:: Requirement ::
From the line containing "152 71 9.84" down to the final line of the entries below, restate each line word for word and add nothing.

Material for the task Start Marker

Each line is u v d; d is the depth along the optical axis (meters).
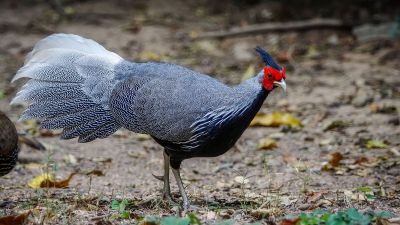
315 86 18.05
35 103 10.08
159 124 9.58
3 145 9.59
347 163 12.67
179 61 20.06
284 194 10.80
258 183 11.59
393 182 11.59
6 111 16.22
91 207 9.78
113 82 10.02
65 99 10.09
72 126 10.09
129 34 22.42
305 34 22.39
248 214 9.45
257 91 9.35
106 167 12.70
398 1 24.41
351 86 17.89
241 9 24.81
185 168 12.71
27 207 9.77
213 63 20.02
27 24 23.09
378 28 21.95
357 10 24.02
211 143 9.46
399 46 20.98
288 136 14.58
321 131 14.82
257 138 14.49
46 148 13.51
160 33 22.55
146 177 12.11
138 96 9.73
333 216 8.40
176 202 10.20
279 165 12.71
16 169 12.38
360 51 20.88
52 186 11.27
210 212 9.38
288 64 19.95
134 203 10.09
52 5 24.75
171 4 25.48
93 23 23.45
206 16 24.38
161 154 13.61
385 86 17.77
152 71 9.84
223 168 12.62
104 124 10.06
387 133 14.53
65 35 10.47
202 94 9.42
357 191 10.80
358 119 15.54
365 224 8.25
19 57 20.45
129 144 14.23
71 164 12.79
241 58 20.45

Material for the task End Marker

:: Exercise response ::
152 71 9.84
223 168 12.62
104 124 10.06
387 133 14.53
65 35 10.47
202 94 9.42
357 191 10.80
358 119 15.54
365 224 8.25
19 57 20.45
129 144 14.23
71 164 12.79
241 58 20.45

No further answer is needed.